Las tomas son algo borrosas y parecen captadas toscamente con un móvil, pero Catarina y Abel las observan con una rara sensación de familiaridad. Sobre todo, cuando descubren que el hombre, despeinado y sin sus gafas redondas de intelectual republicano, es Enrique Merino, el profesor de instituto con el que se vieron en Oliva de la Frontera.
No me puedo quitar de la cabeza al bueno de Enrique, con su mirada inocente y miope, tratando de entender el porqué de esas llamaradas que salían por su ventana, provocadas por un grupo de salvajes.
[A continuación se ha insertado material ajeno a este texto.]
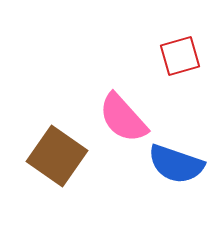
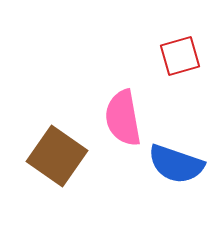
pink semicircle: rotated 32 degrees clockwise
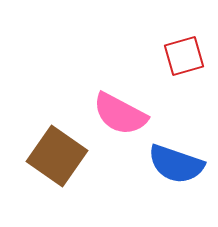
red square: moved 4 px right
pink semicircle: moved 3 px left, 4 px up; rotated 52 degrees counterclockwise
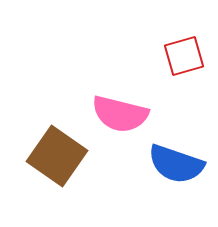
pink semicircle: rotated 14 degrees counterclockwise
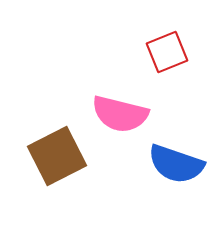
red square: moved 17 px left, 4 px up; rotated 6 degrees counterclockwise
brown square: rotated 28 degrees clockwise
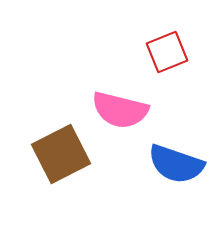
pink semicircle: moved 4 px up
brown square: moved 4 px right, 2 px up
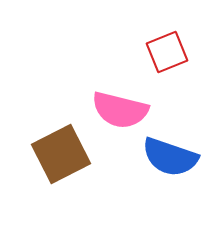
blue semicircle: moved 6 px left, 7 px up
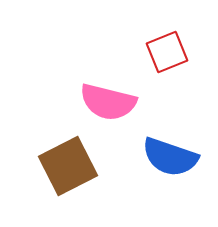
pink semicircle: moved 12 px left, 8 px up
brown square: moved 7 px right, 12 px down
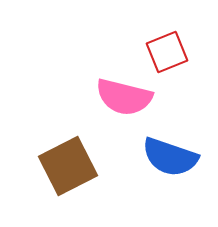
pink semicircle: moved 16 px right, 5 px up
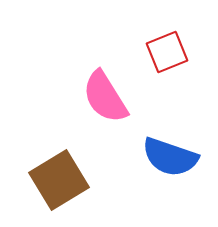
pink semicircle: moved 19 px left; rotated 44 degrees clockwise
brown square: moved 9 px left, 14 px down; rotated 4 degrees counterclockwise
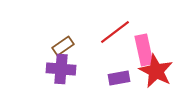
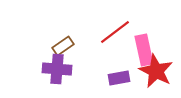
purple cross: moved 4 px left
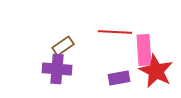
red line: rotated 40 degrees clockwise
pink rectangle: rotated 8 degrees clockwise
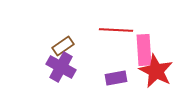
red line: moved 1 px right, 2 px up
purple cross: moved 4 px right, 2 px up; rotated 24 degrees clockwise
purple rectangle: moved 3 px left
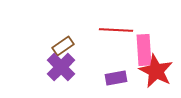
purple cross: rotated 16 degrees clockwise
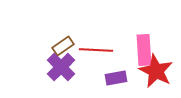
red line: moved 20 px left, 20 px down
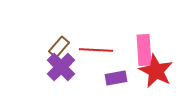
brown rectangle: moved 4 px left, 1 px down; rotated 15 degrees counterclockwise
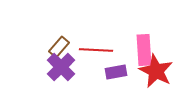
purple rectangle: moved 6 px up
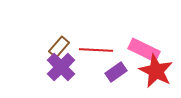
pink rectangle: rotated 60 degrees counterclockwise
purple rectangle: rotated 25 degrees counterclockwise
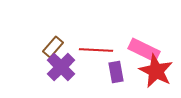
brown rectangle: moved 6 px left
purple rectangle: rotated 65 degrees counterclockwise
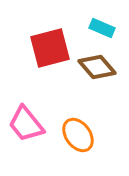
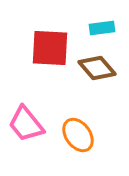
cyan rectangle: rotated 30 degrees counterclockwise
red square: rotated 18 degrees clockwise
brown diamond: moved 1 px down
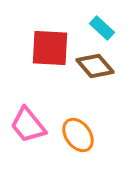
cyan rectangle: rotated 50 degrees clockwise
brown diamond: moved 2 px left, 2 px up
pink trapezoid: moved 2 px right, 1 px down
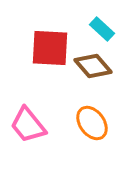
cyan rectangle: moved 1 px down
brown diamond: moved 2 px left
orange ellipse: moved 14 px right, 12 px up
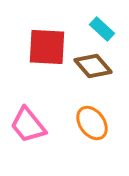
red square: moved 3 px left, 1 px up
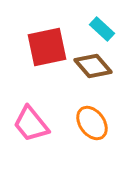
red square: rotated 15 degrees counterclockwise
pink trapezoid: moved 3 px right, 1 px up
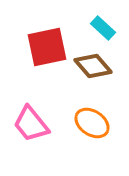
cyan rectangle: moved 1 px right, 1 px up
orange ellipse: rotated 20 degrees counterclockwise
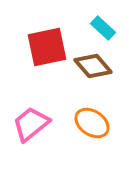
pink trapezoid: rotated 90 degrees clockwise
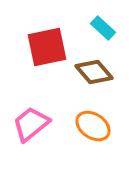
brown diamond: moved 1 px right, 6 px down
orange ellipse: moved 1 px right, 3 px down
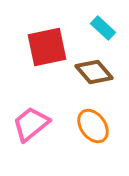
orange ellipse: rotated 20 degrees clockwise
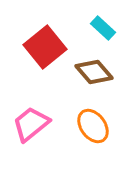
red square: moved 2 px left; rotated 27 degrees counterclockwise
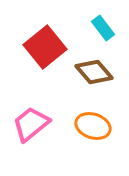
cyan rectangle: rotated 10 degrees clockwise
orange ellipse: rotated 36 degrees counterclockwise
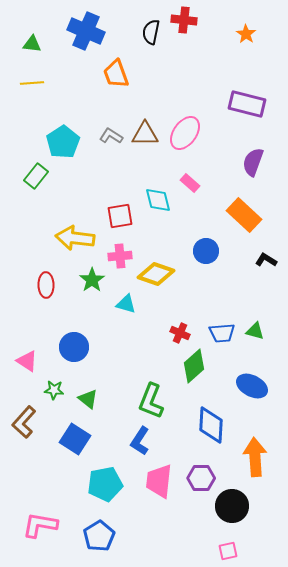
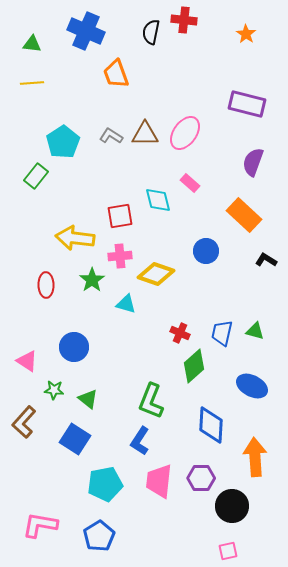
blue trapezoid at (222, 333): rotated 108 degrees clockwise
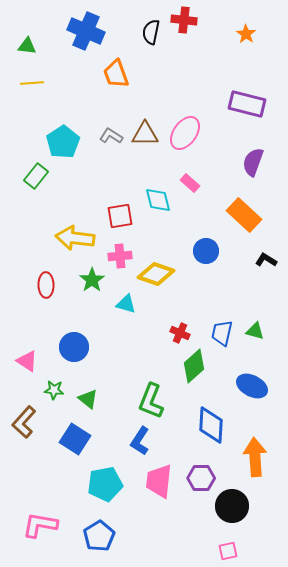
green triangle at (32, 44): moved 5 px left, 2 px down
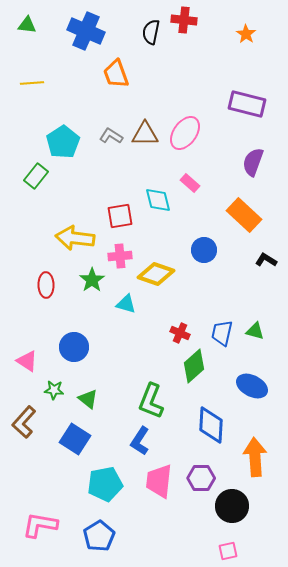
green triangle at (27, 46): moved 21 px up
blue circle at (206, 251): moved 2 px left, 1 px up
Un instante que parece la rúbrica de un viaje en el que, un día tras otro, nos ha perseguido el aliento abrasador de las jaurías.
Tras la confesión de Gonçalo, la verdad se ha mostrado desnuda, por fin, pero también ha dejado al descubierto la saña y la furia que circulaban bajo esa revelación, igual que un colector de aguas fecales.
Fueron una jauría de perros azuzados por unos tipos sin entrañas los que castraron al abuelo de Catarina cuando intentaba escapar de una guerra sin sentido. Y fueron unos perros los que escarbaron el suelo y desenterraron los cuerpos de Humberto Delgado y Arajaryr Campos dejándolos expuestos a los ojos de unos niños.
La continua aparición de las jaurías en este trayecto por La Raya dibuja un trazo invisible y misterioso entre el pasado y el presente. Entre perros reales y seres humanos transformados en alimañas. Las incursiones de una patrulla de sádicos a la caza de desertores y contrabandistas insumisos. La sórdida historia de cuatro asesinos y de sus cómplices a las órdenes de un dictador vengativo. El salvaje fusilamiento de un contrabandista. La ejecución planificada de un falso delator ante la pasividad de quienes estaban obligados a protegerlo. Y ahora, la cabeza aplastada de la gineta, las arremetidas de un coche en una carretera local y el encarnizamiento de una ralea de incendiarios contra un hombre indefenso. Actos planificados y cometidos por bandas, manadas, jaurías humanas.
Todo lo que hemos conocido a lo largo de estos días han sido tramas diseñadas por grupos de verdugos contra víctimas inermes. Pero aquellos episodios del pasado que nos han traído hasta aquí se han vuelto más crueles, como si la violencia hubiera ido madurando con el paso del tiempo hasta volverse un acto espontáneo y caprichoso. Y los nuevos ejecutores son esas jaurías de nuevo cuño, que parecen moverse impunemente y que han convertido su odio en un espectáculo mediático.